TASK BRIEF
When a line of the entries contains "Cloud", please list that line.
--- DATA FOR ANALYSIS Enclosed Below ---
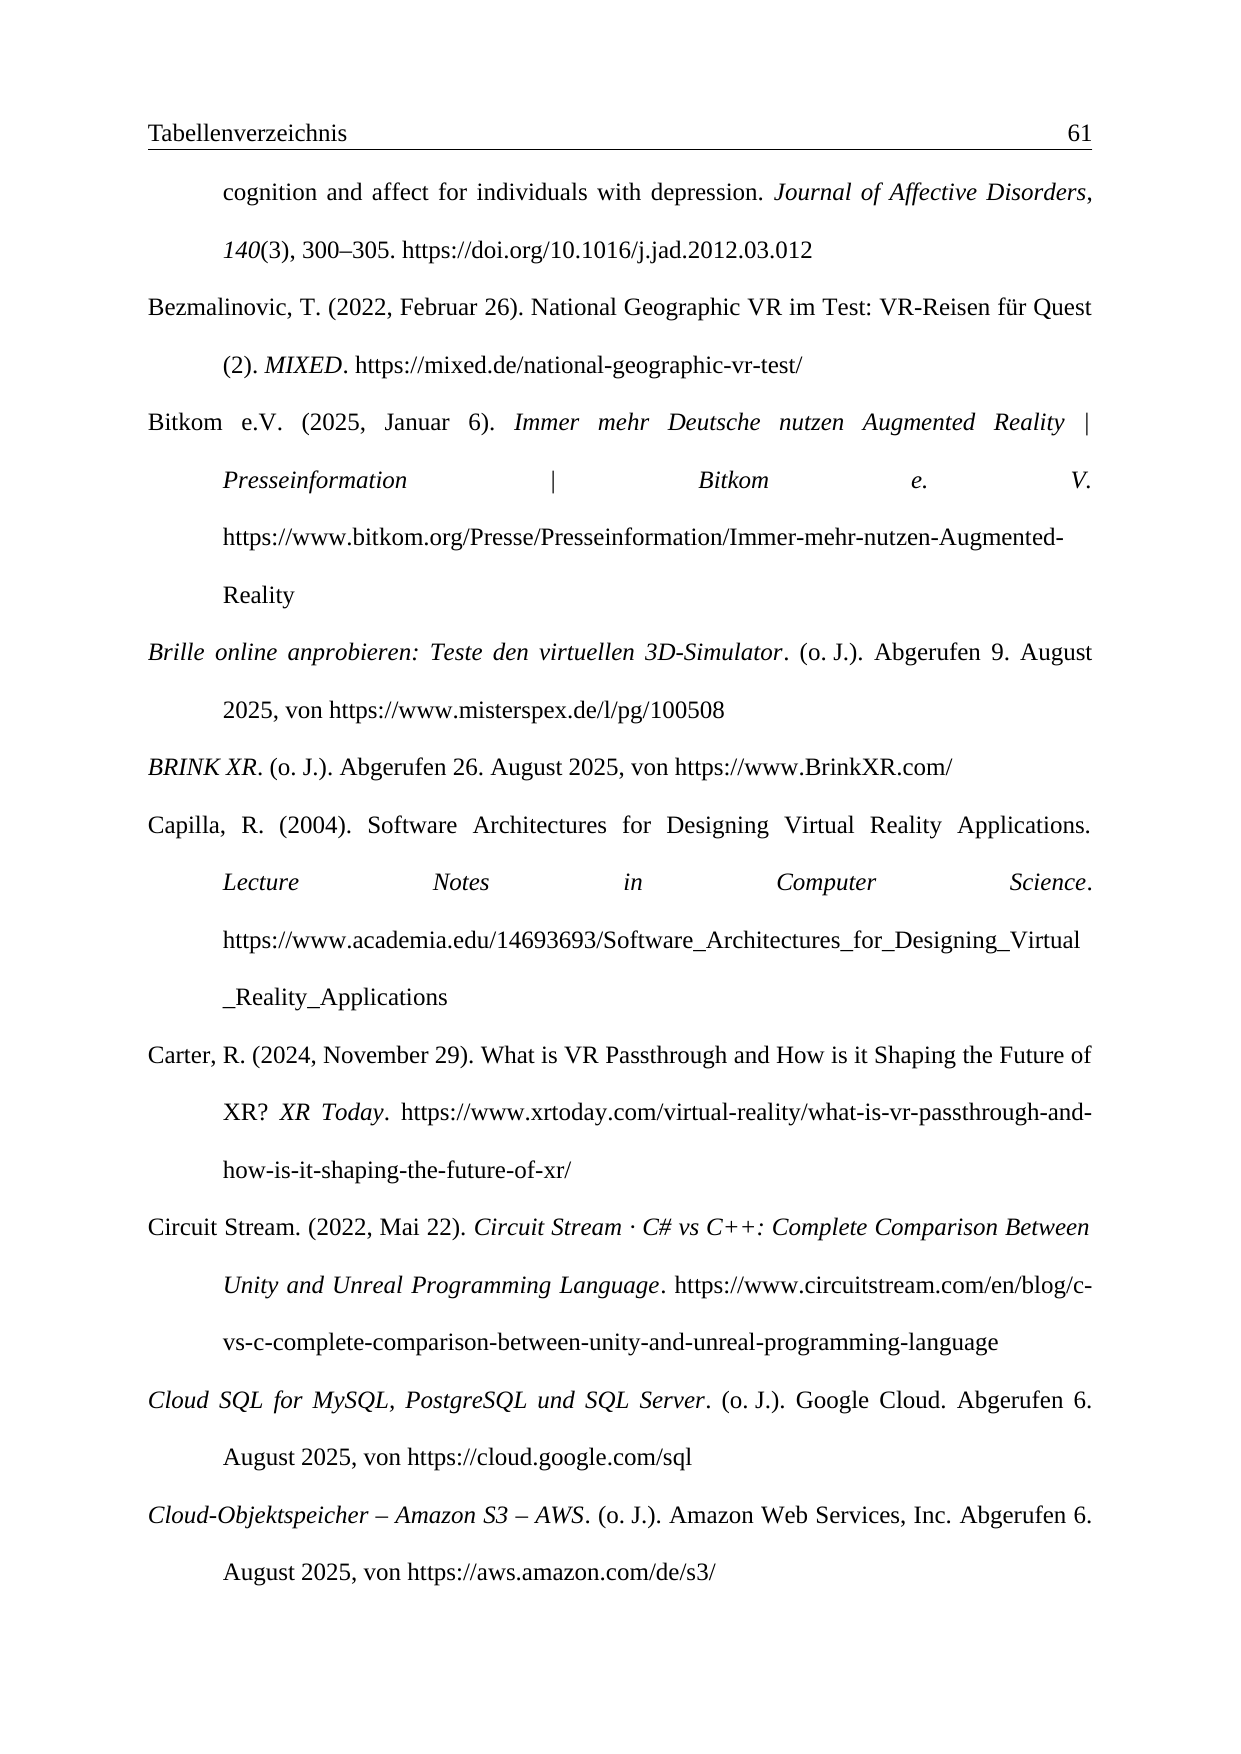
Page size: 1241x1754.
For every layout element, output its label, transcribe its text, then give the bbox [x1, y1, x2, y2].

text Carter, R. (2024, November 29). What is VR Passthrough and How is it Shaping the Future of XR? XR Today. https://www.xrtoday.com/virtual-reality/what-is-vr-passthrough-and-how-is-it-shaping-the-future-of-xr/ [148, 1040, 1092, 1183]
text Bitkom e.V. (2025, Januar 6). Immer mehr Deutsche nutzen Augmented Reality | Presseinformation | Bitkom e. V. https://www.bitkom.org/Presse/Presseinformation/Immer-mehr-nutzen-Augmented-Reality [148, 407, 1092, 608]
text Cloud SQL for MySQL, PostgreSQL und SQL Server. (o. J.). Google Cloud. Abgerufen 6. August 2025, von https://cloud.google.com/sql [148, 1385, 1092, 1471]
text Circuit Stream. (2022, Mai 22). Circuit Stream · C# vs C++: Complete Comparison Between Unity and Unreal Programming Language. https://www.circuitstream.com/en/blog/c-vs-c-complete-comparison-between-unity-and-unreal-programming-language [148, 1212, 1092, 1356]
text Berman, M. G., Kross, E., Krpan, K. M., Askren, M. K., Burson, A., Deldin, P. J., Kaplan, S., Sherdell, L., Gotlib, I. H., & Jonides, J. (2012). Interacting with nature improves cognition and affect for individuals with depression. Journal of Affective Disorders, 140(3), 300–305. https://doi.org/10.1016/j.jad.2012.03.012 [148, 177, 1092, 263]
text BRINK XR. (o. J.). Abgerufen 26. August 2025, von https://www.BrinkXR.com/ [148, 752, 1092, 781]
text Brille online anprobieren: Teste den virtuellen 3D-Simulator. (o. J.). Abgerufen 9. August 2025, von https://www.misterspex.de/l/pg/100508 [148, 637, 1092, 723]
text Cloud-Objektspeicher – Amazon S3 – AWS. (o. J.). Amazon Web Services, Inc. Abgerufen 6. August 2025, von https://aws.amazon.com/de/s3/ [148, 1500, 1092, 1586]
text Bezmalinovic, T. (2022, Februar 26). National Geographic VR im Test: VR-Reisen für Quest (2). MIXED. https://mixed.de/national-geographic-vr-test/ [148, 292, 1092, 378]
text Capilla, R. (2004). Software Architectures for Designing Virtual Reality Applications. Lecture Notes in Computer Science. https://www.academia.edu/14693693/Software_Architectures_for_Designing_Virtual_Reality_Applications [148, 810, 1092, 1011]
--- End of Enclosed DATA FOR ANALYSIS ---
WRITTEN REPLY
text Cloud SQL for MySQL, PostgreSQL und SQL Server. (o. J.). Google Cloud. Abgerufen 6. August 2025, von https://cloud.google.com/sql [148, 1385, 1092, 1471]
text Cloud-Objektspeicher – Amazon S3 – AWS. (o. J.). Amazon Web Services, Inc. Abgerufen 6. August 2025, von https://aws.amazon.com/de/s3/ [148, 1500, 1092, 1586]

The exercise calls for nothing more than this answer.